Keratinosit juga membuat molekul permukaan HLA-DR dana desi intrasel-1
(ICAM-1). Pada kontak dengan iritan, keratinosit juga melepaskan TNFα, suatu sitokin
proinflamasi yang dapat mengaktifkan sel T, makrofag dari granulosit, menginduksi
ekspresi molekul adesi sel dan pelepasan sitokin (Singgih, 2015).

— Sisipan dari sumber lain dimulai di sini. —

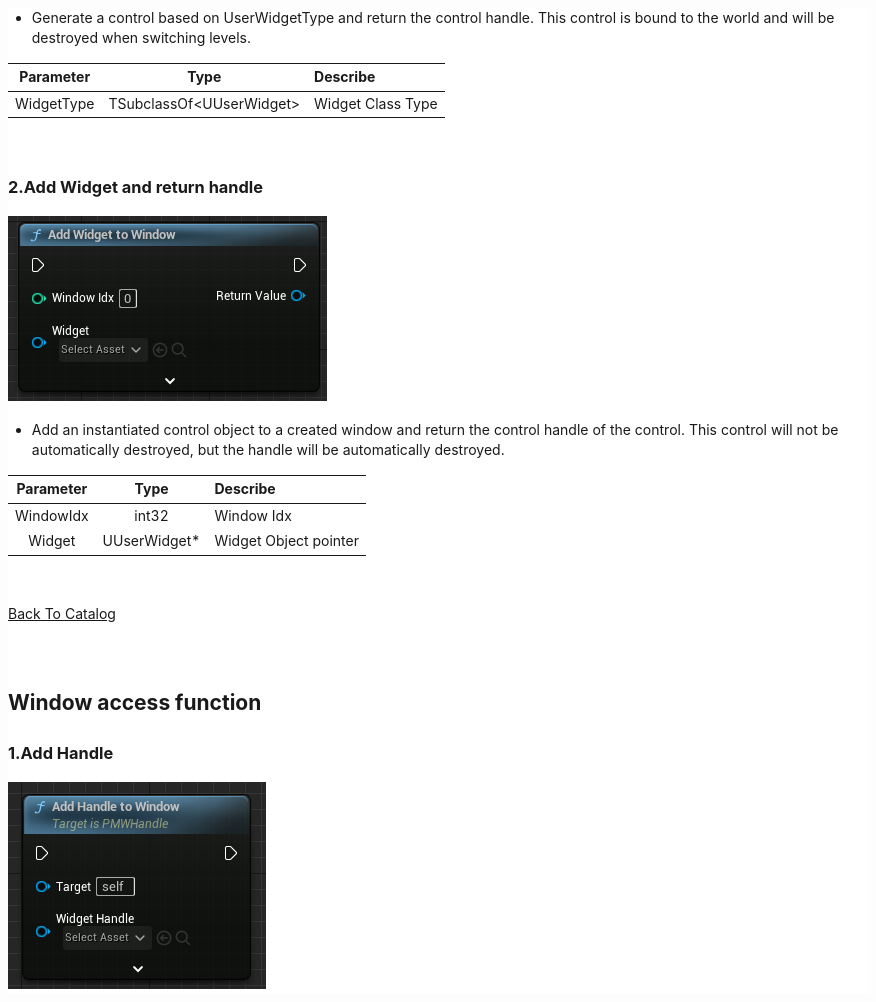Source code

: - Generate a control based on UserWidgetType and return the control handle. This control is bound to the world and will be destroyed when switching levels.

| Parameter            |Type              |   Describe                                                                       |
|   :-:             |     :-:         |   :-                                                                         |
| WidgetType        |   TSubclassOf\<UUserWidget>         | Widget Class Type                       |

</br>

### 2.Add Widget and return handle

![node](../../assets/blueprint/add_widget.png)

- Add an instantiated control object to a created window and return the control handle of the control. This control will not be automatically destroyed, but the handle will be automatically destroyed.

| Parameter            |Type                    |   Describe                       |
|   :-:            |     :-:                |   :-                         |
| WindowIdx        |   int32                | Window Idx                      |
| Widget           |   UUserWidget*         | Widget Object pointer           |

</br>

[Back To Catalog](#pp-multi-window)

</br>

## Window access function

### 1.Add Handle

![node](../../assets/blueprint/add_handle.png)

Rentetan kejadian tersebut menimbulkan gejala peradangan klasik di tempat
terjadinya kontak di kulit berupa eritema, edema, panas, nyeri, bila iritan kuat. Bhan iritan
lemah akan menimbulkan kelaina kulit setelah berulang kali kontak, dimulai dengan
keruakan stratum korneum oleh karena delipidasi yang menyebabkan desikasi dan
kehilangan fungsi sawarnya, sehingga mempermudah kerusakan sel di bawahnya oleh
iritan.
Kelainan kulit yang terjadi sangat beragam, bergantung pada sifat iritan. Iritan kuat
memberi gejala akut, sedang iritan lemah memberi gejala kronis. Selain itu jug banyak
faktor yang mempengaruhi sebagaimana yang telah disebutkan yaitu faktor individu (
misalnya ras, usia, lokasi, atopi, penyakit kulit lain), faktor lingkungan (misalya suhu dan
kelembaban udara, oklusi) (Fitra, 2015.
DAFTAR PUSTAKA

Nuraga, dkk. 2008. Dermatitis Kontak pada Pekerja yang Terpajan Bahan Kimia di
Perusahaan Industri Otomotif Kawasan Industri Cibitung Jawa Barat. Jawa Barat:
Universitas Indonesia
Singgih SN. 2015. Kejadian Timbulnya Dermatitis Kontak ada Petugas Kebersihan.
Lampung: Universitas Lampung.
Fitra Saftarina, dkk. 2015. Prevalensi Dermatitis Kontak Akibat Kerja dan Faktor yang
mempengaruhinya pada Pekerja Cleaning Service di Rumah Sakit Umum Abdul
Moeloek. Lampung: Universitas Lampung.